Dengbêj Şakiro, yedi yaşından beri kilam okumaya başlar ve sesi herkesin dikkatini çeker. Farklı gırtlak ses yapısı çocukluğundan itibaren çevrede ilgi ile karşılanır. Daha o yaşlarda dengbêjlik divanlarına katılmaya başlar, kilam okumaya başlar. Çevre köylerden, kendilerine kilam okuması için davet gönderilir
Mehdî Tanrıkulu
Kürt toplumunun ünlü sanatçısı, Dengbêjlerin Şahı; Dengbêj Şakıro’yu saygıyla anarken…

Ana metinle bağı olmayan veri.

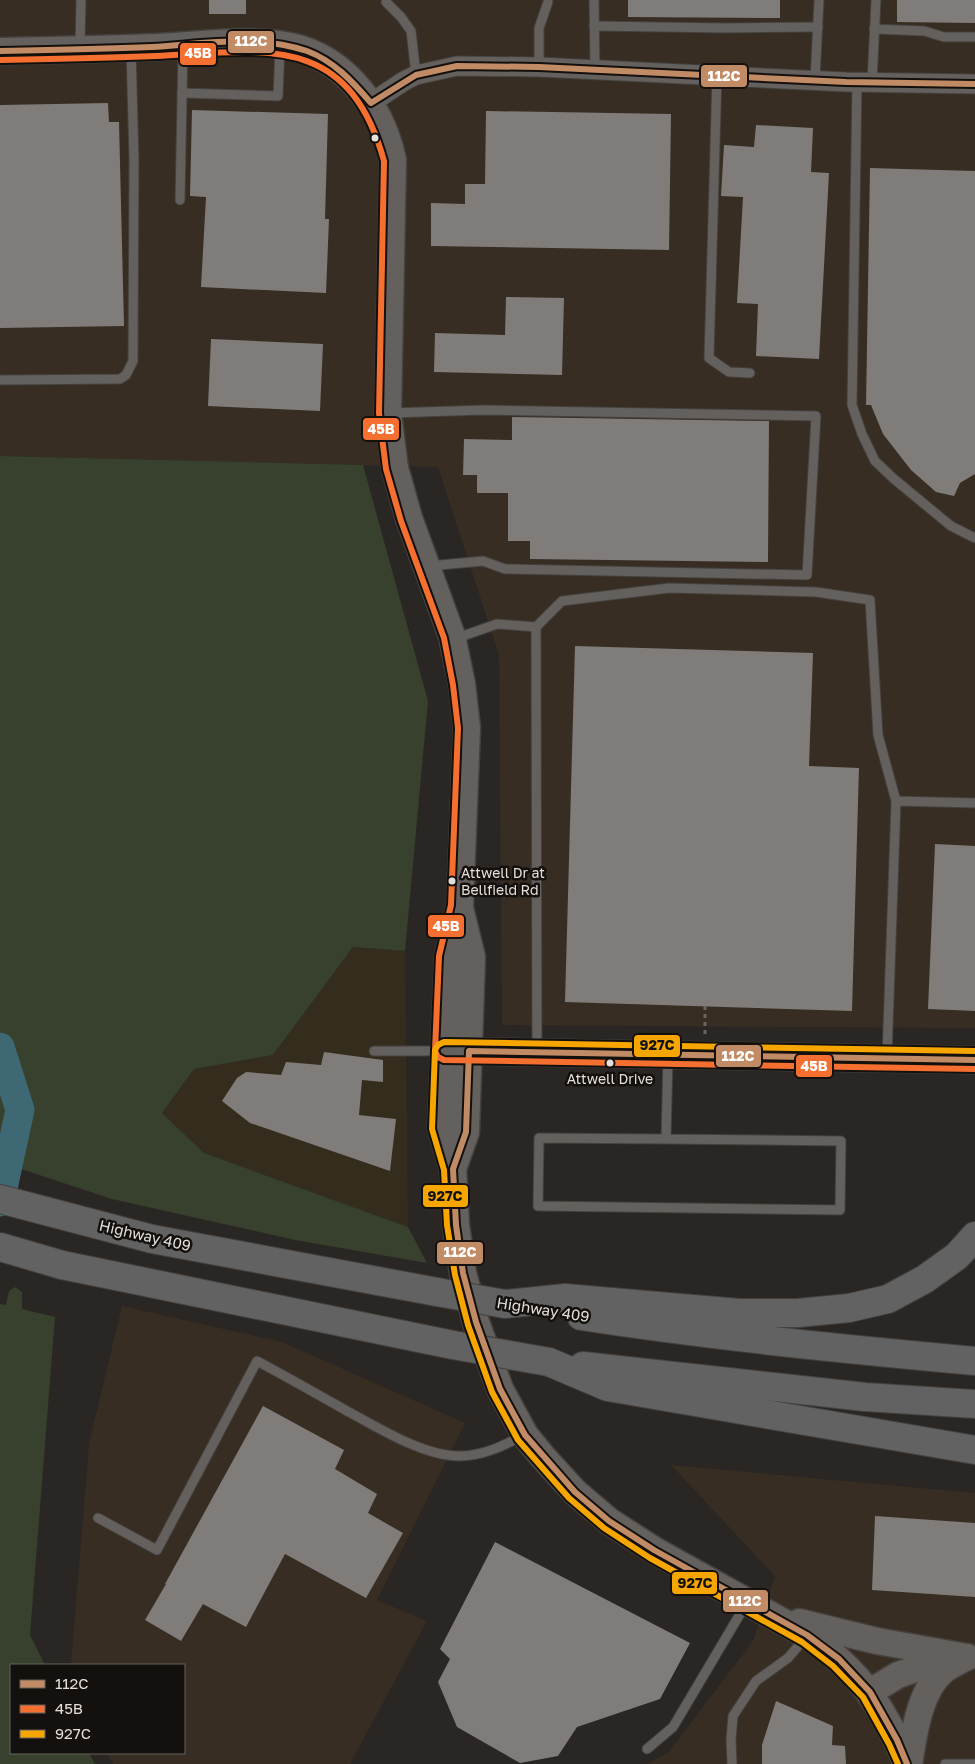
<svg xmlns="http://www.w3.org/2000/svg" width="975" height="1764" viewBox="0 0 975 1764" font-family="'Golos Text',sans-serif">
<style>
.commercial{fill:#342d1e}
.built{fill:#372d23}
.green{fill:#37412d}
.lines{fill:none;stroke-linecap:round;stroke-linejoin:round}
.river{stroke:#3e6874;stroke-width:29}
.building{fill:#807c7a}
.lane-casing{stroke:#44413e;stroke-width:11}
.street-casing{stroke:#44413e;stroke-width:21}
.secondary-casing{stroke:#44413e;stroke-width:29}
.highway-casing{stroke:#44413e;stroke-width:30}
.path{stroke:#686563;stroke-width:3;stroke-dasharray:4 4;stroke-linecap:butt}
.lane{stroke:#63605e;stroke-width:9}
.street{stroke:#63605e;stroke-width:19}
.secondary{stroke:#63605e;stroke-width:26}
.highway{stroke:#626263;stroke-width:28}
.highway-bridge-casing{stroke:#44413e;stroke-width:30;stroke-linecap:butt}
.highway-bridge{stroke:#626263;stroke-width:28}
.bus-1-casing{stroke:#13100d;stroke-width:10}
.bus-2-casing{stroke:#13100d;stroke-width:10}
.bus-3-casing{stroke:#13100d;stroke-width:10}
.bus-1{stroke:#c18c65;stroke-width:6}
.bus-2{stroke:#f46f30;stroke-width:6}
.bus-3{stroke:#f7a600;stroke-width:6}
.bus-dot{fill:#e4dfdb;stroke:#13100d;stroke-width:2}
.labels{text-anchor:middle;stroke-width:5;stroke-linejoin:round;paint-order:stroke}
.bus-label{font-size:14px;fill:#e4dfdb;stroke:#13100d;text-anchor:start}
.street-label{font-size:15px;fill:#e4dfdb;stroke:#13100d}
.line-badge{stroke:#13100d;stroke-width:2}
.badge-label{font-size:14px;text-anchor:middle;font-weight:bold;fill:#fff}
.pale-badge-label{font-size:14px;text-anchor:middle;font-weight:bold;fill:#111}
</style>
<rect width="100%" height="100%" fill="#2a2623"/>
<path class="commercial" d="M353,947L405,951L408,1227L204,1153L162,1113L194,1069L273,1055Z"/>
<g class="built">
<path d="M0,0H975V1028L502,1025L499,655L438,467L0,456Z"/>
<path d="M122,1306L282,1342L465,1423L377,1600L427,1621L350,1764H113L107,1753H184V1665H71L89,1444Z"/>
<path d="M671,1465L975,1493V1764H647L668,1753L753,1641L775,1576Z"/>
</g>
<g class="green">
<path d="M0,456L363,465L428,701L405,951L353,947L273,1055L194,1069L162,1113L204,1153L408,1227L427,1263L295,1240L112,1199L0,1162Z"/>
<path d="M15,1287L22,1292V1309L55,1317L30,1635L45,1665H11V1753H89L95,1764H0V1304L6,1305L9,1291Z"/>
</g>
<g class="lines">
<path class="river" d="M0,1047L20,1110L0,1202"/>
</g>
<g class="building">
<rect x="209" y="0" width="37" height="14"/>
<path d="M628,0H780V18L628,17Z"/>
<path d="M897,0H975V23L897,22Z"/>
<path d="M108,103L109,122H119L124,326L0,328V105Z"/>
<path d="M192,110L328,114L325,219H329L326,293L201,287L206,197L190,196Z"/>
<path d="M486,111L671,114L669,250L431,246V203L465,204V184H485Z"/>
<path d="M756,125L813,128L811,172L829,173L819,359L756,356L758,304L737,303L743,197L721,196L724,145L754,147Z"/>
<path d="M870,168L975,171V474L960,483L954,496L936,492L911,470L883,434L871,405H866Z"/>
<path d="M506,297L564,298L562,375L434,372L435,333L505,335Z"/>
<path d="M211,339L323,344L320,411L208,406Z"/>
<path d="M512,417L769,421L768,562L530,559V541H508V493H477V475H463L464,439L512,440Z"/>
<path d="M575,646L813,653L809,766L859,768L852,1011L565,1002Z"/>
<path d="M935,844L975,846V1011L928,1009Z"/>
<path d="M324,1052L383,1060V1082L362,1080L359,1115L396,1119L390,1171L250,1123L222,1101L237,1078L246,1072L281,1075L286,1062L321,1065Z"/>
<path d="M263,1406L344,1450L335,1469L377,1494L368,1513L403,1533L366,1598L285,1554L246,1627L203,1604L181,1641L145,1620L166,1584H165Z"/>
<path d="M875,1516L975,1523V1597L872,1590Z"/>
<path d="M495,1542L690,1643L660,1699L577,1727L558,1756L520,1763L457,1727L438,1682L450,1659L440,1649Z"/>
<path d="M776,1701L833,1726L832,1745L845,1746L846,1764H762V1745Z"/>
</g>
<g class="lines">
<g class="lane-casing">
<g id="lane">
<path d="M594,0L595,69"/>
<path d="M386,2L401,17L411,31L416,75"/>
<path d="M594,26L726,28L818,27"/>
<path d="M874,29L924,31L944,37H975"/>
<path d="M80,47L81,0"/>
<path d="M539,67V28L548,2"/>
<path d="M717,75L709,358L729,372L750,373"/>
<path d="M815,80L819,0"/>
<path d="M857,82L852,405L862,434L875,461L894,479L951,526L975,538"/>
<path d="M872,82L876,0"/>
<path d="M182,93L278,96L280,46"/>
<path d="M180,200L183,48"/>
<path d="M0,380L120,379L126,375L133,361L134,160L131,49"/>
<path d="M391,413L483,410L816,416L807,575L505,569L483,561L429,566"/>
<path d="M536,627L562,601L669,588L816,592L870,600L878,735L896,801"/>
<path d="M454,639L497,624L536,627L537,1050"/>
<path d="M374,1051H442"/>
<path d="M887,1056L896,801L975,803"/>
<path d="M666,1139L841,1141L840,1210L538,1206L539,1138L666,1139L668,1057"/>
<path d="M98,1518L157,1550L257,1361C287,1377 317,1394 347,1411C379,1428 423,1456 459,1456C483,1456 503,1446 524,1435"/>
<path d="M647,1749L673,1727L746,1604"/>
<path d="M732,1764L731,1739L733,1716L756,1681L788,1658L806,1637"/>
<path d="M945,1764H975"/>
</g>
</g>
<g class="street-casing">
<path id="street" d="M371,103L404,81L416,75L457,66L539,67L846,82L975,84"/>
</g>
<g class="secondary-casing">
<g id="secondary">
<path d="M0,51C52,50 104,49 156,47C196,45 238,39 278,44C339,51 381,102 393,160L388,413L395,468L409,518L452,636L462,684L467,728L460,906L448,957L441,1128L453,1169L456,1225L463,1273L476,1322L500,1389L525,1435L543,1457L575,1492L609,1521L654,1550L807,1635C859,1670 884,1707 907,1764"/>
<path d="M444,1051L975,1060"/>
<path d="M453,1169L466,1132L472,957L461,912"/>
<path d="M799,1622L877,1641L967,1657"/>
<path d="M870,1692L898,1675L918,1668L955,1659"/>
<path d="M909,1764C914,1735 919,1690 944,1670C951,1665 960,1661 967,1657"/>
</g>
</g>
<g class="highway-casing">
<g id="highway">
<path d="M0,1199L152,1239L437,1292"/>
<path d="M0,1247L62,1265L453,1345"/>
<path d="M505,1304L565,1298L739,1313H798L849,1308L888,1299L925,1279L957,1256L975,1236"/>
<path d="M581,1316C711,1336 843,1349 975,1361"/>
<path d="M549,1362L608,1387L975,1450"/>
<path d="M583,1366L865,1397L975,1404"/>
</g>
</g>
<path class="path" d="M705,1006V1036"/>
<use href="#lane" class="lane"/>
<use href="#street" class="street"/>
<use href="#secondary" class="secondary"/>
<use href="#highway" class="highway"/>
<g class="highway-bridge-casing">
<g id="highway-bridge">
<path d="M437,1292L505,1304"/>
<path d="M453,1345L549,1362"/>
</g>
</g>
<use href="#highway-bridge" class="highway-bridge"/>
<g class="bus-1-casing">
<g id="bus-1">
<path d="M0,51C51,50 101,49 152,47C202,44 258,34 307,51C334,61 353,82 371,103L416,75L457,66L539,67L846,82L975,84"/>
<path d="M907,1764L897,1740L870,1692L839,1659L807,1635L654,1550L609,1521L575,1492L525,1435L500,1389L476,1322L463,1273L456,1225L453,1169L466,1132L469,1051L975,1060"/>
</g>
</g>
<g class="bus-2-casing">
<path id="bus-2" d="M0,60C52,59 104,58 156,56C263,51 348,31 384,161L379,413L386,469L401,521L444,638L453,685L458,728L451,905L439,956L435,1051L438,1057L444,1060L975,1069"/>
</g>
<g class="bus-3-casing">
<path id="bus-3" d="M898,1764L889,1744L863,1697L833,1666L802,1642L650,1558L604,1528L569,1498L518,1440L492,1392L468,1325L455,1275L447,1225L444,1170L432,1129L435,1050L438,1045L444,1042L975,1051"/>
</g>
<use href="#bus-1" class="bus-1"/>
<use href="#bus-2" class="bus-2"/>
<use href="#bus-3" class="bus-3"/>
</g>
<g class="bus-dot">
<circle cx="375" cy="138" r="4.5"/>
<circle cx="452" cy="881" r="4.5"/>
<circle cx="610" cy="1063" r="4.5"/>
</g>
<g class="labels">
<g class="bus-label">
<text x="461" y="878">Attwell Dr at<tspan x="461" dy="17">Bellfield Rd</tspan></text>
<text x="610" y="1084" text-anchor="middle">Attwell Drive</text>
</g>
<g class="street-label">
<text transform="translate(145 1236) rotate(13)" y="5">Highway 409</text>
<text transform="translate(543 1310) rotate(9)" y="5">Highway 409</text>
</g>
</g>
<g class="line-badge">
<rect x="227" y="30" width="48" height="24" rx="5" fill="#c18c65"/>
<rect x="179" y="42" width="38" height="24" rx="5" fill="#f46f30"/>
<rect x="700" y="64" width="48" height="24" rx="5" fill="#c18c65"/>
<rect x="362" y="417" width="38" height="24" rx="5" fill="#f46f30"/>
<rect x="427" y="914" width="38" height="24" rx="5" fill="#f46f30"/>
<rect x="633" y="1034" width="48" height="24" rx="5" fill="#f7a600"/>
<rect x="715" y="1044" width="47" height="24" rx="5" fill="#c18c65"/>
<rect x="795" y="1054" width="38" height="24" rx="5" fill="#f46f30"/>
<rect x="422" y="1184" width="47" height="24" rx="5" fill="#f7a600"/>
<rect x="436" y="1241" width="48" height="24" rx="5" fill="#c18c65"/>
<rect x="671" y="1571" width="47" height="24" rx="5" fill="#f7a600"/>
<rect x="722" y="1589" width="47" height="24" rx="5" fill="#c18c65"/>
</g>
<g class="badge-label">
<text x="251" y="46">112C</text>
<text x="198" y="58">45B</text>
<text x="724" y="81">112C</text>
<text x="381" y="434">45B</text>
<text x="446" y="931">45B</text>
<text x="738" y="1061">112C</text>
<text x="814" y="1071">45B</text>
<text x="460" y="1257">112C</text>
<text x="745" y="1606">112C</text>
</g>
<g class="pale-badge-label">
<text x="657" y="1050">927C</text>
<text x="445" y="1201">927C</text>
<text x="695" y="1588">927C</text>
</g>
<rect x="10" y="1664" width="175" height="90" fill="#13100d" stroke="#67635f"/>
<rect x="20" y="1680" width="25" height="8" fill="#c18c65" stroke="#67635f"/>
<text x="55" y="1689" font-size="15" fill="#e4dfdb">112C</text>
<rect x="20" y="1705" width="25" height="8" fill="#f46f30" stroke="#67635f"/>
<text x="55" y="1714" font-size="15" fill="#e4dfdb">45B</text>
<rect x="20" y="1730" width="25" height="8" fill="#f7a600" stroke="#67635f"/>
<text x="55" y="1739" font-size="15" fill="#e4dfdb">927C</text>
</svg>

Halkların üretim ve yaratım tarihlerinde, bu süreçlerinin yaratıcılık yönünü belirleyen, o halkın yatırımının ürünü olarak, o süreçlerin üreticisi, yaratıcısı kişiliklerini oluştururlar, üretirler. Bu kişilikler o halkın yaşadığı yaşamsal sorunlarına çözüm olarak doğarlar. Bu durum yaşamın bütün alanlarında belirgin olarak görülebilmektedir. Siyasi, felsefi, bilimsel, sağlık, kültür ve sanat alanlarında v.b. toplumsal yaşamın her alanında böylesi gelişmeler, halkın yaşadığı yaşamsal sorunların çözümü için yaşanan feryada yetişmeye çalışırlar. Böylece, Dengbêjler, toplumun aydını ve Kürt kültür sanat ve dilinin mücadele öncüleridirler. Kilamları ürettikleri koşullar, Kürtçe konuşmanın yasak olduğu, Kürtçe dilinin yasak olduğu koşullardır. Mevcut yasaklamalara karşı; gizlice kilamlarını okumuşlardır. Köy köy dolaşıp Dengbêj Divanları’nı oluşturup kilamlarını saatlerce, günlerce okumuşlar, Kürdün toplumsal duygularını dile getirmişler, canlı tutmuşlardır. Bu koşullardaki toplumsal gerçeklik, koşullara göre yasaklara karşı mücadele gerçekliğidir. Kürt toplumu bu koşullarda yasaklıdır, yaralıdır, yere serilmiş yaralı bir beden gibi inlemekte ve havar havar feryat etmektedir!.. Toplum feryat, havar çığlığı ile beraber kendi öncülerini de yaratır. Siyasi alanda öncülerini, aydınlarını, kurtarıcılarını yarattığı gibi, kültür sanat alanında da duygu yoğunluğunu motife edecek, sanatçılarını yani dengbêjlerini de yaratmıştır.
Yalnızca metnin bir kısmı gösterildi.